Ademais, o novo Marco Global aborda decisões que vão direcionar as negociações de novas agendas, como: a agenda da Organização das Nações Unidas para Alimentação e Agricultura (FAO), suas Comissões de Recursos Genéticos (CGRFA) e o Tratado Internacional de Recursos Fitogenéticos para Alimentação e Agricultura (ITPGRFA). O impacto previsto em 10 anos é o aumento de barreiras para restringir tanto o intercâmbio de germoplasma bem como de informações associadas. Dentro da FAO, o principal destaque é a revisão e consolidação dos Planos de Ação Globais para recursos genéticos animais, vegetais, florestais, aquáticos e, mais recentemente, de toda biodiversidade associada à alimentação e agricultura.

 

 

A agricultura tem um papel fundamental na acessão do Brasil à OCDE, em um ambiente no qual a produção agrícola sustentável representa uma condição basilar nesse processo.

Acessão do Brasil à organização para a cooperação e o desenvolvimento econômico

Desde a década de 1990, o Brasil mantém uma relação de proximidade com a Organização para a Cooperação e o Desenvolvimento Econômico (OCDE), mas solicitou formalmente sua adesão apenas em 2017. Estabelecida em 1961 com a adesão inicial de 20 países, a OCDE possui atualmente 38 membros e tem sua sede em Paris, na França. A preparação para o processo brasileiro de acessão está sendo conduzida pelo Conselho Brasil – OCDE, instituído em outubro de 2019 e formado pela Casa Civil, Secretaria-Geral da Presidência da República, Secretaria de Governo da Presidência da República, e pelos ministérios das Relações Exteriores e da Economia. O Brasil representa um parceiro-chave, e até abril de 2021 já tinha aderido a 99 de um total de 245 instrumentos (Brasil, 2021b). 

Vários instrumentos de adesão referem-se a temas agrícolas, sendo que as orientações da OCDE ocorrem de acordo com princípios e abordagens do desenvolvimento sustentável, relacionando aspectos sociais, ambientais e econômicos em consonância com a Agenda 2030 da ONU (Thorstensen et al., 2019). Assim, a OCDE possui uma série de indicadores que visam medir como a atividade agrícola está sendo executada no que se refere à sustentabilidade, bem como uma estrutura de análise e de implementação quanto às mudanças alcançadas nas políticas adotadas pelos países (Thorstensen; Thomazella, 2020).  

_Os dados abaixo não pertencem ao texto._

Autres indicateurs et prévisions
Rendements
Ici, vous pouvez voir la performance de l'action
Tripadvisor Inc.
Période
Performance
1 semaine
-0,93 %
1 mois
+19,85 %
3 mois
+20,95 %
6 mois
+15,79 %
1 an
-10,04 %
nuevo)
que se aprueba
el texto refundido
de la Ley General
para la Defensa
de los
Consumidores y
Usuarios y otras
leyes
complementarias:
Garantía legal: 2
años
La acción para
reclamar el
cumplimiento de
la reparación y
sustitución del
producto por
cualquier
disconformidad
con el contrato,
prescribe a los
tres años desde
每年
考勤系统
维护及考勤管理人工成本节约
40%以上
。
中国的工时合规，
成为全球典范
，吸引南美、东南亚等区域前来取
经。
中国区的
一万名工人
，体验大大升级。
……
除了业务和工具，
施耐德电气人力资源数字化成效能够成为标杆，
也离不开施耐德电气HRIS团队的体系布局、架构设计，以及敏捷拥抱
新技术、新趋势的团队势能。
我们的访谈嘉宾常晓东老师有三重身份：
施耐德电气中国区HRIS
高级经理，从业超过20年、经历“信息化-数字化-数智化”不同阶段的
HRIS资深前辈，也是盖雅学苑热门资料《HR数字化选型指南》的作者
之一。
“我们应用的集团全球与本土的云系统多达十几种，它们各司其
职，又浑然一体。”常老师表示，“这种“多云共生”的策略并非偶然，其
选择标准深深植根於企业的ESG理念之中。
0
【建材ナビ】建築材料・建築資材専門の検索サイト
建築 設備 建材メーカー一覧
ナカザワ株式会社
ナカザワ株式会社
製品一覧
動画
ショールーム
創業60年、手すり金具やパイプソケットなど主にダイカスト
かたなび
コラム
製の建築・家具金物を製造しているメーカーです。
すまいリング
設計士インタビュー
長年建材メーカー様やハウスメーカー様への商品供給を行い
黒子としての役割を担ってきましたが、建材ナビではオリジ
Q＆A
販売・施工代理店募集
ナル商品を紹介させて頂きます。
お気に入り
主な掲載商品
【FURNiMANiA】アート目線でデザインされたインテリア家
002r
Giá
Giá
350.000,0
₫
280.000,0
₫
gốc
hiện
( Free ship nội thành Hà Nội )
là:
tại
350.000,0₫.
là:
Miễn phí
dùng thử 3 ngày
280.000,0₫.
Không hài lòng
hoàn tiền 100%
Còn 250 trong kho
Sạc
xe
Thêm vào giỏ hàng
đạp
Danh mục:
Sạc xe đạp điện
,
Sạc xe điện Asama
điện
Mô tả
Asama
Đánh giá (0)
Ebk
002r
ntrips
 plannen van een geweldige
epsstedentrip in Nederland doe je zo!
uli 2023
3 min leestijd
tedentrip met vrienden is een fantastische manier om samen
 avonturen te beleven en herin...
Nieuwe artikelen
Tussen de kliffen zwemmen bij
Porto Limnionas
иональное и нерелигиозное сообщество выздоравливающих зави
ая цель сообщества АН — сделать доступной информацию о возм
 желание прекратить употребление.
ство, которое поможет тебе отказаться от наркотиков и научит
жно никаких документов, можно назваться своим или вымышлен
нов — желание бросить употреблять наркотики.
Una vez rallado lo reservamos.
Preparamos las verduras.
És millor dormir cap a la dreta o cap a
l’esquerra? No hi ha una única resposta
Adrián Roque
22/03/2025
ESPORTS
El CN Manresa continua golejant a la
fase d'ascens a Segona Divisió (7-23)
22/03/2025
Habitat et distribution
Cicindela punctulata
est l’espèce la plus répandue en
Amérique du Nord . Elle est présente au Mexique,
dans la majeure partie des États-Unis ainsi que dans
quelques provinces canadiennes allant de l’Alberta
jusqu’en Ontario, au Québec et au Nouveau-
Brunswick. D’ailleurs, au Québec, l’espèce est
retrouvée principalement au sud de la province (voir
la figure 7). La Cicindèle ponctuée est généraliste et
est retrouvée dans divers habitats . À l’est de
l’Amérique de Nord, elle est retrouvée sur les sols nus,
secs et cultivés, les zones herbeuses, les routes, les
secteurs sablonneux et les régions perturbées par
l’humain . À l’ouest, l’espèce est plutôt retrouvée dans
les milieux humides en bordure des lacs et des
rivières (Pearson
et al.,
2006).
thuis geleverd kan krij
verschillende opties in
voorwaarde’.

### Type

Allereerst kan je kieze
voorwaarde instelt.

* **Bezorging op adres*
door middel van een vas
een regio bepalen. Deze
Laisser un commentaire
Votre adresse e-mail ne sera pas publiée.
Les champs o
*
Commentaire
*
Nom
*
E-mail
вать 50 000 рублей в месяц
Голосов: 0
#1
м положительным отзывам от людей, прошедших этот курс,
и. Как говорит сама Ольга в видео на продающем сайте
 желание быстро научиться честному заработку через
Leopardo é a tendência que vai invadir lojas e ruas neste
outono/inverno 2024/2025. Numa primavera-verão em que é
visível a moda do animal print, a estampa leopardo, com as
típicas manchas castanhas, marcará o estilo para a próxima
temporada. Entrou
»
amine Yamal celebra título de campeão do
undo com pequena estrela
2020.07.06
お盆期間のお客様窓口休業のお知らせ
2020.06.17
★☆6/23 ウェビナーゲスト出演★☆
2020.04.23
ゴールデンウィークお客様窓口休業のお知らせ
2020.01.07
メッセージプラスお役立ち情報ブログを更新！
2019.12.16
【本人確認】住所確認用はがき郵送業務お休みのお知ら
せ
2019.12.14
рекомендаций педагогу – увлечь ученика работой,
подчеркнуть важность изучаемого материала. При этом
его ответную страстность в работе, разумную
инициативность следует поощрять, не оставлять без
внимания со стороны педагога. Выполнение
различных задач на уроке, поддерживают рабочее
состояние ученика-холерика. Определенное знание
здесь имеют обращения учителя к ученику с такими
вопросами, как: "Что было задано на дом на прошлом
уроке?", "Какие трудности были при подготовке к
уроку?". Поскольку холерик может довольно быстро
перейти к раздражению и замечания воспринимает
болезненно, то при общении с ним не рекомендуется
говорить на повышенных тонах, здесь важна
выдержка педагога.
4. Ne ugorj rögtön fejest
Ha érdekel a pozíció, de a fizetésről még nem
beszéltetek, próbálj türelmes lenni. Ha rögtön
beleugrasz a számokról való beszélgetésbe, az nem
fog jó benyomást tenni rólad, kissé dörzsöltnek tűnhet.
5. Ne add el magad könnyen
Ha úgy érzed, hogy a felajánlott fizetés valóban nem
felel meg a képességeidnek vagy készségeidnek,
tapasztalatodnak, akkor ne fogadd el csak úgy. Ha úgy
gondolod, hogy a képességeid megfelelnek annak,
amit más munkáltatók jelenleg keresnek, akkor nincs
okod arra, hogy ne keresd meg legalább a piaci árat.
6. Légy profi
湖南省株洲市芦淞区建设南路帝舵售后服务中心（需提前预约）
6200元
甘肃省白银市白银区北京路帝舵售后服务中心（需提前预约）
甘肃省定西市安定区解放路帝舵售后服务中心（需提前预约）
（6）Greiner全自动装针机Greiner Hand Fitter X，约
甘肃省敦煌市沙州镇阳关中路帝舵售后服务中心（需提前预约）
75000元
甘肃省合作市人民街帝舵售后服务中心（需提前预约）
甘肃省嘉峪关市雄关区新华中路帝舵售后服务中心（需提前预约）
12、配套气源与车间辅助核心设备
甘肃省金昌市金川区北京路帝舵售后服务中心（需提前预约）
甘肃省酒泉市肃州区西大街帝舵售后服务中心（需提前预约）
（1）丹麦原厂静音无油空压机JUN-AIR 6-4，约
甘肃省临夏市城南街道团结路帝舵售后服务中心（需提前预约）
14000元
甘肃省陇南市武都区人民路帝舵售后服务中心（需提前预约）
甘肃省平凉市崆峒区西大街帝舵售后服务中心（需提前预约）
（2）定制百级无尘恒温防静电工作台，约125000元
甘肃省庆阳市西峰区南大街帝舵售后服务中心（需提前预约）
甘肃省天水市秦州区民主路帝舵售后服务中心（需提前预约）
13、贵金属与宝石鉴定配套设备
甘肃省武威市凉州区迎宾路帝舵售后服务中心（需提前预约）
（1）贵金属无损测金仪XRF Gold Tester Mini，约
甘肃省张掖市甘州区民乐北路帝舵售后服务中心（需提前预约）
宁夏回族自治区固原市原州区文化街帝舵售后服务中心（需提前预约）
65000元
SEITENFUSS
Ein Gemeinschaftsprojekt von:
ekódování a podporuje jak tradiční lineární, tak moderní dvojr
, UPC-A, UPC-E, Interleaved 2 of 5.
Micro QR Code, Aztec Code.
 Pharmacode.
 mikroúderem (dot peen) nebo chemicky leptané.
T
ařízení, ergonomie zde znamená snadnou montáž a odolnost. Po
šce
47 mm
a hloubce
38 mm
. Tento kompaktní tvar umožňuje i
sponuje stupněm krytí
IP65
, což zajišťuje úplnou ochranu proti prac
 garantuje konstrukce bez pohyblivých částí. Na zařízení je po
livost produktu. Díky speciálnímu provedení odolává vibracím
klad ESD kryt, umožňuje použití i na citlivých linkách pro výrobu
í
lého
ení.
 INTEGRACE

A agricultura tem um papel fundamental na acessão do Brasil à OCDE, em um ambiente no qual a produção agrícola sustentável, sob seus vários aspectos, representa uma condição basilar nesse processo (OECD-FAO..., 2021). A posição relevante que o Brasil ocupa no cenário agrícola global deve ser também acompanhada de sua presença nos diversos foros em que as regras são feitas e as decisões tomadas. O País precisa participar da construção das regras internacionais e dos indicadores que impactarão a produção agrícola mundial, atento aos diversos drivers que se colocam, entre eles as exigências e os novos hábitos dos consumidores, que influenciam crescentemente a produção e retroalimentam o processo de tomada de decisões por parte dos legisladores e formuladores de políticas.